Brief:
Leave every image behind and restate the data word for word.

Supplied data:
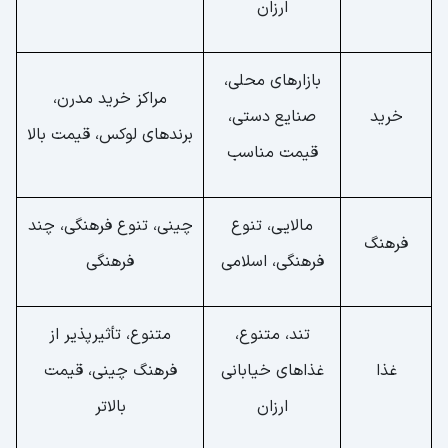
ارزان
بازارهای محلی،
مراکز خرید مدرن،
خرید
صنایع دستی،
برندهای لوکس، قیمت بالا
قیمت مناسب
مالایی، تنوع
چینی، تنوع فرهنگی، چند
فرهنگ
فرهنگی، اسلامی
فرهنگی
تند، متنوع،
متنوع، تأثیرپذیر از
غذا
غذاهای خیابانی
فرهنگ چینی، قیمت
ارزان
بالاتر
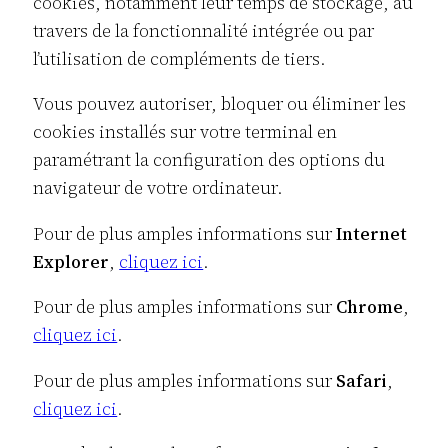
cookies, notamment leur temps de stockage, au
travers de la fonctionnalité intégrée ou par
l’utilisation de compléments de tiers.
Vous pouvez autoriser, bloquer ou éliminer les
cookies installés sur votre terminal en
paramétrant la configuration des options du
navigateur de votre ordinateur.
Pour de plus amples informations sur
Internet
Explorer
,
cliquez ici
.
Pour de plus amples informations sur
Chrome
,
cliquez ici
.
Pour de plus amples informations sur
Safari
,
cliquez ici
.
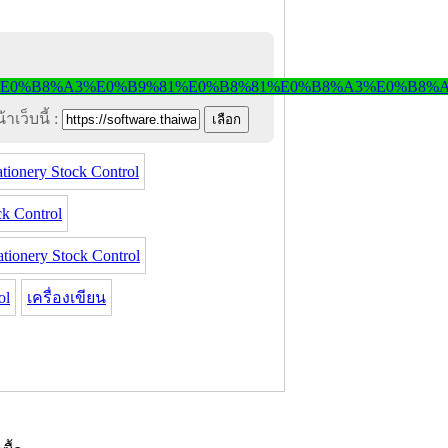
าเว็บนี้ :
ionery Stock Control
k Control
onery Stock Control
ol
เครื่องเขียน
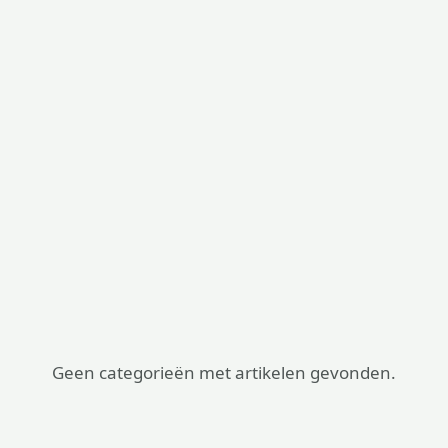
Geen categorieën met artikelen gevonden.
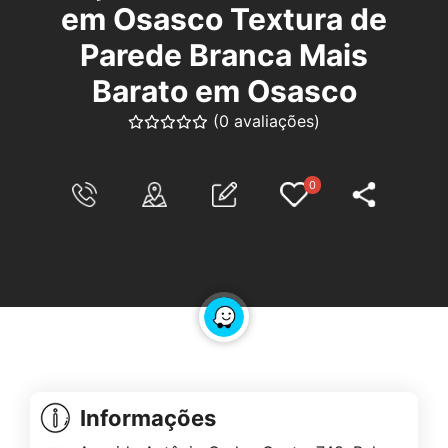
em Osasco Textura de
Parede Branca Mais
Barato em Osasco
(0 avaliações)
0
Informações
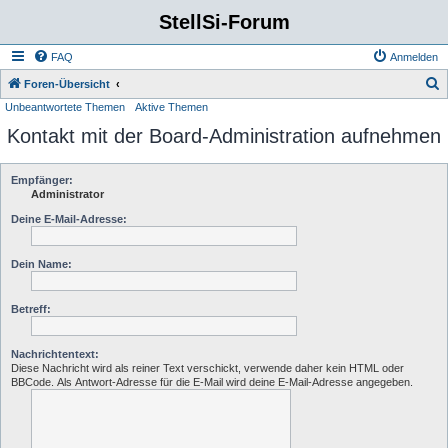
StellSi-Forum
FAQ
Anmelden
S
Foren-Übersicht
Unbeantwortete Themen
Aktive Themen
u
Kontakt mit der Board-Administration aufnehmen
c
h
e
Empfänger:
Administrator
Deine E-Mail-Adresse:
Dein Name:
Betreff:
Nachrichtentext:
Diese Nachricht wird als reiner Text verschickt, verwende daher kein HTML oder
BBCode. Als Antwort-Adresse für die E-Mail wird deine E-Mail-Adresse angegeben.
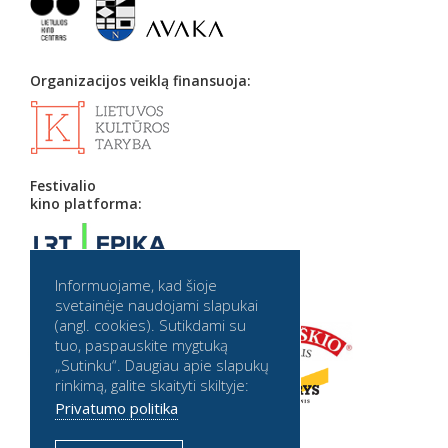
Organizacijos veiklą finansuoja:
Festivalio
kino platforma:
Informuojame, kad šioje
Partneriai:
svetainėje naudojami slapukai
(angl. cookies). Sutikdami su
tuo, paspauskite mygtuką
„Sutinku“. Daugiau apie slapukų
rinkimą, galite skaityti skiltyje:
Privatumo politika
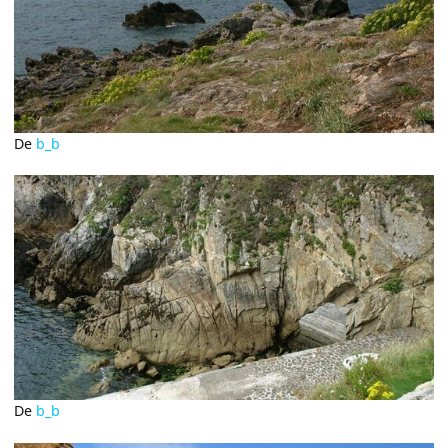
De
b_b
De
b_b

Problem solution:
ارزان
بازارهای محلی،
مراکز خرید مدرن،
خرید
صنایع دستی،
برندهای لوکس، قیمت بالا
قیمت مناسب
مالایی، تنوع
چینی، تنوع فرهنگی، چند
فرهنگ
فرهنگی، اسلامی
فرهنگی
تند، متنوع،
متنوع، تأثیرپذیر از
غذا
غذاهای خیابانی
فرهنگ چینی، قیمت
ارزان
بالاتر
cookies, notamment leur temps de stockage, au
travers de la fonctionnalité intégrée ou par
l’utilisation de compléments de tiers.
Vous pouvez autoriser, bloquer ou éliminer les
cookies installés sur votre terminal en
paramétrant la configuration des options du
navigateur de votre ordinateur.
Pour de plus amples informations sur
Internet
Explorer
,
cliquez ici
.
Pour de plus amples informations sur
Chrome
,
cliquez ici
.
Pour de plus amples informations sur
Safari
,
cliquez ici
.
าเว็บนี้ :
ionery Stock Control
k Control
onery Stock Control
ol
เครื่องเขียน
Geen categorieën met artikelen gevonden.
em Osasco Textura de
Parede Branca Mais
Barato em Osasco
(0 avaliações)
0
Informações
StellSi-Forum
FAQ
Anmelden
S
Foren-Übersicht
Unbeantwortete Themen
Aktive Themen
u
Kontakt mit der Board-Administration aufnehmen
c
h
e
Empfänger:
Administrator
Deine E-Mail-Adresse:
Dein Name:
Betreff:
Nachrichtentext:
Diese Nachricht wird als reiner Text verschickt, verwende daher kein HTML oder
BBCode. Als Antwort-Adresse für die E-Mail wird deine E-Mail-Adresse angegeben.
Organizacijos veiklą finansuoja:
Festivalio
kino platforma:
Informuojame, kad šioje
Partneriai:
svetainėje naudojami slapukai
(angl. cookies). Sutikdami su
tuo, paspauskite mygtuką
„Sutinku“. Daugiau apie slapukų
rinkimą, galite skaityti skiltyje:
Privatumo politika
De
b_b
De
b_b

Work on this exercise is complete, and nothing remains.